Lawmakers made a difficult decision when they cut more than $200 million from the state’s health care system for the poor, but doing so wasn’t unconstitutional, Senate President Russell Pearce and House Speaker Andy Tobin argued yesterday in a brief opposing a lawsuit that aims to block the cuts.
“It is the job of the Legislature to prioritize. That is its constitutional role. This year, faced with a $1.47 billion-dollar shortfall, one of the worst in state history, the Legislature was forced to make very difficult choices,” legislative attorneys said.
Earlier this month, a liberal public interest attorney filed a special action with the Arizona Supreme Court asking it to halt an enrollment freeze in the Arizona Health Care Cost Containment System that was approved earlier this year as part of the state budget, which goes into effect July 1.
Further, the legislative leaders said that lawmakers have never been bound to spend state general fund money to provide health care for all Arizonans who make less than the federal poverty level, even though voters called on them to do so in 2000.

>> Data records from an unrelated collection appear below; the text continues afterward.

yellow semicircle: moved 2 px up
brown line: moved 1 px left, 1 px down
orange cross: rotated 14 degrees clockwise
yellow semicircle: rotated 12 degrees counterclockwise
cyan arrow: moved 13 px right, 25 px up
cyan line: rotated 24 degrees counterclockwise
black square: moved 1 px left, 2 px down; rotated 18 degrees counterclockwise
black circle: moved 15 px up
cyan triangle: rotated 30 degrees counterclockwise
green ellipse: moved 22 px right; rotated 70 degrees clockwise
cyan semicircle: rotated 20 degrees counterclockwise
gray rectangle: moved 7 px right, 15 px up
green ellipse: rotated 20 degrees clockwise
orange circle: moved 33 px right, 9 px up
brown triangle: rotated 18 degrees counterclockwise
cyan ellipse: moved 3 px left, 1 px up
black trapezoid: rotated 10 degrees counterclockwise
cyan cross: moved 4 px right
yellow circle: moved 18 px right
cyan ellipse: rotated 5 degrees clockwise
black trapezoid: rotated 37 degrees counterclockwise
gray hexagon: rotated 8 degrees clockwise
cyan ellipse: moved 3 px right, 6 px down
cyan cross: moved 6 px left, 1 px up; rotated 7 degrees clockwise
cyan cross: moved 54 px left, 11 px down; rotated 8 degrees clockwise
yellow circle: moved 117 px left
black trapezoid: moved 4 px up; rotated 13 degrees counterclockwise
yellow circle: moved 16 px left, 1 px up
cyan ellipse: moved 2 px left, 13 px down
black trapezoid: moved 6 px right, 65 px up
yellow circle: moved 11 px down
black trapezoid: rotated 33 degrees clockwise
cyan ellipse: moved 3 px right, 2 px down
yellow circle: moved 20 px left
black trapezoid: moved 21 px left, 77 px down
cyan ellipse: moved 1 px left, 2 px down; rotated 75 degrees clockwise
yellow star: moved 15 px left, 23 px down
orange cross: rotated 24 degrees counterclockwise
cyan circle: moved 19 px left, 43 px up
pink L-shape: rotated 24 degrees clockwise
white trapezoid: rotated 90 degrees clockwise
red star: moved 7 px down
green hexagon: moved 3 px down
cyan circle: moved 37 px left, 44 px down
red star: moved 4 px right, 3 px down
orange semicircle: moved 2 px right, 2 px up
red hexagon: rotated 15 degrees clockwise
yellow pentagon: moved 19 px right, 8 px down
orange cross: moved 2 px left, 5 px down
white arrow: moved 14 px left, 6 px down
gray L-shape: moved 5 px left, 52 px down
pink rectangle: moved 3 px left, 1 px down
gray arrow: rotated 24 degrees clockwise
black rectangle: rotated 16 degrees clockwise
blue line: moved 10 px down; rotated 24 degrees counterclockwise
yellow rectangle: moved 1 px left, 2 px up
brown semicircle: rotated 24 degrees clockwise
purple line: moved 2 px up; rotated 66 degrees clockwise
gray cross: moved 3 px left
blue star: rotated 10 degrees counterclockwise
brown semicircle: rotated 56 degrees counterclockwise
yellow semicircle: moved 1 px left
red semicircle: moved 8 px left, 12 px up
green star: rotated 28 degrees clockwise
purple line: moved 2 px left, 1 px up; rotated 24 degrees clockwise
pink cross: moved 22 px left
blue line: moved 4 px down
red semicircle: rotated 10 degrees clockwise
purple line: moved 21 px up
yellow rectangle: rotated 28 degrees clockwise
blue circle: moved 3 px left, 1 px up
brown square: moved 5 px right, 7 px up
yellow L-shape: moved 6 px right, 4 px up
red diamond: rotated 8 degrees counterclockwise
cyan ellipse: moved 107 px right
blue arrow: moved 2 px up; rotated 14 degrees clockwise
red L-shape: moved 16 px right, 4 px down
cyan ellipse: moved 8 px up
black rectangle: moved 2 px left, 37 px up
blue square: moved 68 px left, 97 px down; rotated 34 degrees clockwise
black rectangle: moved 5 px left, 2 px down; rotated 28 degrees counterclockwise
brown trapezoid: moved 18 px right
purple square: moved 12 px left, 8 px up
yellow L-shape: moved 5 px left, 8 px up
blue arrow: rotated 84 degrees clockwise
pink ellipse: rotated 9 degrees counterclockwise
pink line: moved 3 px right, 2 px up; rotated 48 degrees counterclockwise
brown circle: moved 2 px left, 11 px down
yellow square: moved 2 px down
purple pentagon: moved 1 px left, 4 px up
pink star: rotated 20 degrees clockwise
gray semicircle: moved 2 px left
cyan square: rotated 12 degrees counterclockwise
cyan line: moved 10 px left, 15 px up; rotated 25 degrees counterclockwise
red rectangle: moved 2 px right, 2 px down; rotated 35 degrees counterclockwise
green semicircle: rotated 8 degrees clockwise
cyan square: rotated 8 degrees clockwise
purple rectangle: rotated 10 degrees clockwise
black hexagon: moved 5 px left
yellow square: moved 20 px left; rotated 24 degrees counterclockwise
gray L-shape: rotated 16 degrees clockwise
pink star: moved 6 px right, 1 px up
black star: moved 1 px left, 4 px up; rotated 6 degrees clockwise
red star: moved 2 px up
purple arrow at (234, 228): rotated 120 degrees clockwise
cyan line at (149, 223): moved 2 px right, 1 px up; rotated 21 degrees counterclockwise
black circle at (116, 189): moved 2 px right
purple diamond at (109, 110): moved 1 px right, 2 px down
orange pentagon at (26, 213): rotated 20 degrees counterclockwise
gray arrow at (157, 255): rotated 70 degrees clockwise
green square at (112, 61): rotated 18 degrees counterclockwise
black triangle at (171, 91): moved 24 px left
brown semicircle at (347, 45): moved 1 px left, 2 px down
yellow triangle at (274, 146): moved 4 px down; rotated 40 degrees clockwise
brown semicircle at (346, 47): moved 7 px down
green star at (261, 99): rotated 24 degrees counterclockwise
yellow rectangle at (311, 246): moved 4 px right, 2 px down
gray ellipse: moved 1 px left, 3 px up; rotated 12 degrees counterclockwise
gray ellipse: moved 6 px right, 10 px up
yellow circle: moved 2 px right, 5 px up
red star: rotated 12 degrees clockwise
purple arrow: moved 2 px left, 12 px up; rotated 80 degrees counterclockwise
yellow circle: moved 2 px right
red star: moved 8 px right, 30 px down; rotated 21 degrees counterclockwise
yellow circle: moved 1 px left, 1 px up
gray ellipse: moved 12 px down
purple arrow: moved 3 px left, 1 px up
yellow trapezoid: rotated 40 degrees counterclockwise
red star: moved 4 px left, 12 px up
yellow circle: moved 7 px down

The ballot measure required the state use money Arizona received from a multi-state tobacco lawsuit settlement to pay for the increased AHCCCS caseload. It also required funding “be supplemented, as necessary, by any other available sources including legislative appropriations and federal monies.” Attorney Tim Hogan contended in the original legal challenge that prohibits legislators from making the cuts.
But legislative attorneys said it is impossible for voters to require future legislatures to spend money.
“No one can take that power away from a future legislature. The same holds true for the (voters) when they act in a legislative capacity through the initiative and referendum process,” Pearce and Tobin argued in the filing.
Both the Governor’s Office and Attorney General’s Office also filed motions this week asking the court to reject Hogan’s request for an injunction that would block the cuts.